Politics, not literary quality, become the primary concern

Carolyn Ferrell’s Dear Miss Metropolitan is a grim-sounding novel about three young black and biracial girls who are abducted by a man before being first abandoned and then traumatized by a racist society. Ferrell was reportedly paid more than $250,000 for this debut work but it has sold only 3,163 copies since first being published in 2021. Another flop is Rasheed Newson’s My Government Means to Kill Me, the story of a young gay black man in the mid-1980s. Bought for $250,000, it has only sold around 4,500 print copies.

Inexperienced editors, hired following the killing of George Floyd, have been blamed for these high-profile misses. But someone clearly recruited all these new and diverse young editors. The problems currently facing the publishing industry run far deeper than just a few rookie errors.

In recent years, we have seen staff at Penguin Random House in Canada protesting after being asked to prepare a book by Jordan Peterson and employees at Hachette refusing to work on J.K. Rowling’s latest volume. We’ve had books by established authors such as Kate Clanchy subjected to sensitivity readers while contracted authors, like Nigel Biggar, have had manuscripts rejected upon completion. Meanwhile, promising new authors struggle to get noticed in the first place. Author Joyce Carol Oates revealed that a literary agent friend of hers said he “cannot even get editors to read first novels by young white male writers, no matter how good; they are just not interested.”

“Again and again, those in the New York literary universe explained… that it was my job to tell stories that furthered The Narrative,” wrote Alex Perez in the Free Press. What this means in practice is that books are selected for publication with either messaging or the identity of the author to the fore. This seems to be an open secret. “We flat-out decided we weren’t going to look at certain white male authors, because we didn’t want to be seen as acquiring that stuff,” one senior editor told Perez.

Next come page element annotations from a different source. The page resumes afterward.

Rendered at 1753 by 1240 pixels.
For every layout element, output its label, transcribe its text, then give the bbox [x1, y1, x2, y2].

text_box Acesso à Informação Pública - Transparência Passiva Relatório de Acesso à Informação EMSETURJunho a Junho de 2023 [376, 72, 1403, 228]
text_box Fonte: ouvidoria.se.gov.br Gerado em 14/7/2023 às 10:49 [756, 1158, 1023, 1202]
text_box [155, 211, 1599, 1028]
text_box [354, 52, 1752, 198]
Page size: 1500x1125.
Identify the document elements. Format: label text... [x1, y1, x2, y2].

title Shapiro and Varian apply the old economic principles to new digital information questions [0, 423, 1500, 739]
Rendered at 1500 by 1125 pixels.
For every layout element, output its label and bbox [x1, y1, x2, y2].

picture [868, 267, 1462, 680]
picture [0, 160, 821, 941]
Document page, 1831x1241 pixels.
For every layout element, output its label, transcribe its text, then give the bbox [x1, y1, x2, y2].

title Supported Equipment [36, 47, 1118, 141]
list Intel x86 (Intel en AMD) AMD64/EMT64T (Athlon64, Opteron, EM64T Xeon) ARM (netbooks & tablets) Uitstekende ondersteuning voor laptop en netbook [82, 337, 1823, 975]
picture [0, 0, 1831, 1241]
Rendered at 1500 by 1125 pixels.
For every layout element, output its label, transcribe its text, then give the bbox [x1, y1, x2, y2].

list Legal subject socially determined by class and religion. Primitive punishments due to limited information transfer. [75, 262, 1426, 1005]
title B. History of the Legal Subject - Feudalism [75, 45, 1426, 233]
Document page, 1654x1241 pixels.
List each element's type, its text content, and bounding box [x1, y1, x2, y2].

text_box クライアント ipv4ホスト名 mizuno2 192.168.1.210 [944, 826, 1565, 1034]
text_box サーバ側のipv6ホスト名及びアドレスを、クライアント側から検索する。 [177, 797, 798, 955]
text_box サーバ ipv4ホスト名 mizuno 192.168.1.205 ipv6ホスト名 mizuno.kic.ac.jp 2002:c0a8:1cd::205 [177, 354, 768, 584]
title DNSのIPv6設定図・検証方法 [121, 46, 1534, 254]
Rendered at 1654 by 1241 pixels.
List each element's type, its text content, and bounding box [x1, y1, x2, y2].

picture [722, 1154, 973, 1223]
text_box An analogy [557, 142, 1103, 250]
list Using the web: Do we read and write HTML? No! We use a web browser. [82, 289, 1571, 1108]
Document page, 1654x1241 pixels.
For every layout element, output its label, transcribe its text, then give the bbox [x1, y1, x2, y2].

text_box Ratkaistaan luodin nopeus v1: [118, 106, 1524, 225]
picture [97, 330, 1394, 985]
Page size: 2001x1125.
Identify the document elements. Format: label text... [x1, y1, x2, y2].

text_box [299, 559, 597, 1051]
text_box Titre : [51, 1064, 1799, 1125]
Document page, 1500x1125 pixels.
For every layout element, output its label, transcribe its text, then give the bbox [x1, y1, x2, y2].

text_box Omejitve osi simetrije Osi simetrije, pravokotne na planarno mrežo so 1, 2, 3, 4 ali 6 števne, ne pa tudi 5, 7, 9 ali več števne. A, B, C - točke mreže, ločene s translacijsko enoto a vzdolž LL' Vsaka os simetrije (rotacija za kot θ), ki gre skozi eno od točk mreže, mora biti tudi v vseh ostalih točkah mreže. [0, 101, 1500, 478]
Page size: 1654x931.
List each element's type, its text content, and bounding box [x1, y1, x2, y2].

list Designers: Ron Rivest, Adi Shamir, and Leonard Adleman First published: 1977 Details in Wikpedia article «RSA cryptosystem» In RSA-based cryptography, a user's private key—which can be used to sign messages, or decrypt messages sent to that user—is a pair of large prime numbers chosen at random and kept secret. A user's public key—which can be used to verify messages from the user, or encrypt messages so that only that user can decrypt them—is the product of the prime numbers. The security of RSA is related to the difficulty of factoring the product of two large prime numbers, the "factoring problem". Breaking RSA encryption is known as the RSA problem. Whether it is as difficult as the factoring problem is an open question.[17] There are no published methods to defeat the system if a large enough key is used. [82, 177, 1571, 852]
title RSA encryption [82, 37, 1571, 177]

Meanwhile, for authors fortunate enough to overcome all these barriers, the final hurdle is the book shop. Even here, there are traps. Shops stand accused of not displaying books by gender critical authors.

At every stage, the publishing industry is steeped in woke thinking. Politics, not literary quality, become the primary concern. There is little place for plot-twisting page-turners, or beautiful literature or the fascinatingly informative. Instead, readers are expected to appreciate the “diversity” of the writer as they wade through a by-now familiar diet of intersectionality, social justice, gender ideology and critical race theory. Diversity, it turns out, does not mean difference but biological, intellectual and creative conformity.

Ultimately, readers are not getting the books they want. And this is, at last, beginning to show up in the industry’s bottom line. The collective revenue of the top five publishing houses, which was $25.7 billion in 2020, has been flat for almost two decades. Then, in 2022, print book sales fell by 7 percent.

There is some evidence to suggest that frustrated readers and authors are turning to self-publishing on sites like Substack and that a crop of new independent presses are beginning to emerge. For the sake of readers everywhere, the transformation of the publishing industry cannot come soon enough.